Cyber criminal focus on deepfakes is likely to increase as the technology proliferates. According to research from NTT, overall mentions of deepfakes increased between September 2018 and September 2019, with spikes in volume from mid-June to September 2019. At the same time, research observed spikes in mentions of deepfakes and vishing and deepfakes and cybercrime. It seems likely that as knowledge of deepfakes and their potential uses in vishing attacks increases, malicious interest and attempts to exploit them will also increase.

While the likelihood of deepfakes and convincingly modulated audio being used in cyber crime is likely to increase, general user awareness training, along with tried and true policies, can help mitigate vishing’s potential financial business impact. 

First and foremost, organizations should implement and enforce a strict separation of duties under which no one person should be able to request and fulfill wire transfers.

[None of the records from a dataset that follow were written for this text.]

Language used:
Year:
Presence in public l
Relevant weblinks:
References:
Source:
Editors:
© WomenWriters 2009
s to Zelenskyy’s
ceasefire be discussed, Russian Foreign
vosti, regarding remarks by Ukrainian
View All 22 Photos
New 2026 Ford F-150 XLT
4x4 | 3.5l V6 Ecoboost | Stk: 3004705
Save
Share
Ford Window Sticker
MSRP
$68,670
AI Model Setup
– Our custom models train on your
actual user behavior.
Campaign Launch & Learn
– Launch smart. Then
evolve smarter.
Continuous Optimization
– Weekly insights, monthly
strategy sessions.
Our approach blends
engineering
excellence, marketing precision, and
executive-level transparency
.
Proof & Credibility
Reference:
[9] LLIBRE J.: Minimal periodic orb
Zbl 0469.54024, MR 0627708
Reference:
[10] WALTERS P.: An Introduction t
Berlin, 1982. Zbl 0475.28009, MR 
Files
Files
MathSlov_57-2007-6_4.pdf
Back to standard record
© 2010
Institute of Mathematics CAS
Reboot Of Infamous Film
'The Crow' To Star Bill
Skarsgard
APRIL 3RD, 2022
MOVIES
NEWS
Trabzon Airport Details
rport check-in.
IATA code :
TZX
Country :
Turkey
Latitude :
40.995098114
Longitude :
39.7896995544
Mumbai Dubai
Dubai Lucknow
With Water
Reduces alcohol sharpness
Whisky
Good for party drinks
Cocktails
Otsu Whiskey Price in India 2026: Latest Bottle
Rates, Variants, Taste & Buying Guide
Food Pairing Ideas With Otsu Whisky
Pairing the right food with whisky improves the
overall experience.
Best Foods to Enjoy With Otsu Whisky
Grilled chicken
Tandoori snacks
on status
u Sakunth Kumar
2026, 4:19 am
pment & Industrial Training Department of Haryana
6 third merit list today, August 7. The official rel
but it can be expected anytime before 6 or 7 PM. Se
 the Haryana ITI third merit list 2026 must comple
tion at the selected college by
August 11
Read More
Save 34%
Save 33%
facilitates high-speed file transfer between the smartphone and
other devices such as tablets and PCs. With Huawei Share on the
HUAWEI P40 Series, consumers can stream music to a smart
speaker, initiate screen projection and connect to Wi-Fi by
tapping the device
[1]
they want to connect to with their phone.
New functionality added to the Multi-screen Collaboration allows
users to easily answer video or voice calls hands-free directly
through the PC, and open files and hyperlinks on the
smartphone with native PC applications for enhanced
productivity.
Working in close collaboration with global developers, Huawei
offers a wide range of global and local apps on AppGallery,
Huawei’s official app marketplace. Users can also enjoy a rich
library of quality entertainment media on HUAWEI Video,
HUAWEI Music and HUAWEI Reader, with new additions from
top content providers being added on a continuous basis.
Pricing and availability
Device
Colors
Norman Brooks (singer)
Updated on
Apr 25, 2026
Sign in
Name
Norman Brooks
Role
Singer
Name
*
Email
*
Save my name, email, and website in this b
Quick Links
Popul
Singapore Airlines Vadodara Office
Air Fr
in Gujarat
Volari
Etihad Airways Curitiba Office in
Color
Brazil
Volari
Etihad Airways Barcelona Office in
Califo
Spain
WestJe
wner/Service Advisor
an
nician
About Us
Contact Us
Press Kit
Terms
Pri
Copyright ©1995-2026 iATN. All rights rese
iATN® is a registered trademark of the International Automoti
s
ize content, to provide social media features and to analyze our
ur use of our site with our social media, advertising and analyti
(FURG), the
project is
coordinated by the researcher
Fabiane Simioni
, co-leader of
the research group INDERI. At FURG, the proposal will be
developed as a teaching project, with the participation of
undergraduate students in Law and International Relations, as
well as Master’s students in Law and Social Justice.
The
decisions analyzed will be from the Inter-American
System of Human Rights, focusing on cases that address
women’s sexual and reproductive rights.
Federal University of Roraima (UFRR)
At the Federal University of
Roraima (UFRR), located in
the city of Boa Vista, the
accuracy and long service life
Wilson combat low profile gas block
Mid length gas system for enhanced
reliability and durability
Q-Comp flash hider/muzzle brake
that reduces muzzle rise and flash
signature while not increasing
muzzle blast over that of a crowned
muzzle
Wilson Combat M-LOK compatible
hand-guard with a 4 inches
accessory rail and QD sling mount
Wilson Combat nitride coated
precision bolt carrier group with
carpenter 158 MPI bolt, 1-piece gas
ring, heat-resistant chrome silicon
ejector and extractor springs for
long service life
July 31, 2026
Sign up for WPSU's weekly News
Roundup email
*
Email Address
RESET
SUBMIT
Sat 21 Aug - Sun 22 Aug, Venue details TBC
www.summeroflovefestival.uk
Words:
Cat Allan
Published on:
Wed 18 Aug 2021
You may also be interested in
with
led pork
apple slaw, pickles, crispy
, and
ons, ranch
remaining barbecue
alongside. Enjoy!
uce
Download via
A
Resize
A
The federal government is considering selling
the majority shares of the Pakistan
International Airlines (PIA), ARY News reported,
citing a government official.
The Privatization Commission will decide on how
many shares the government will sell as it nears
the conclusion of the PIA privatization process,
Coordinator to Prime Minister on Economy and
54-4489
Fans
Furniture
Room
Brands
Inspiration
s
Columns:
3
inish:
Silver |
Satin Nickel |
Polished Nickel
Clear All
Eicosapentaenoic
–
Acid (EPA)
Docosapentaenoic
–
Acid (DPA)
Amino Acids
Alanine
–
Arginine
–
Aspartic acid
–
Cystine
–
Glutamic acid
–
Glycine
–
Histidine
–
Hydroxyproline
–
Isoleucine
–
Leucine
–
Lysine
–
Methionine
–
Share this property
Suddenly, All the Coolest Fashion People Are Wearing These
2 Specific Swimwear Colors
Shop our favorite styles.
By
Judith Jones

Additionally, a requestor and a transfer agent should either carry out verification of transfers in person or use two-factor authentication to confirm their identities. By prohibiting transfers from being authorized remotely from just a single phone call (or email, for that matter), organizations can mitigate the likelihood of a successful vishing scheme.

Additionally, while technological innovations such as voice biometric scans very well could emerge as possible barriers to deepfakes, it is best to remember that, in the end, people are always the best and worst security control. It all comes down to the training and processes in place. So, while audio modulation and associated vishing schemes may emerge as a new popular attack vector, they can be mitigated if we account for them in security programs.

And, in the case of a friend requesting an urgent transfer of funds, it’s probably a good idea to subject the request to a default level of skepticism. Offer to call them back at a number you know belongs to them, verify over other means like email, or – most safely of all – offer to write a check and meet up in person.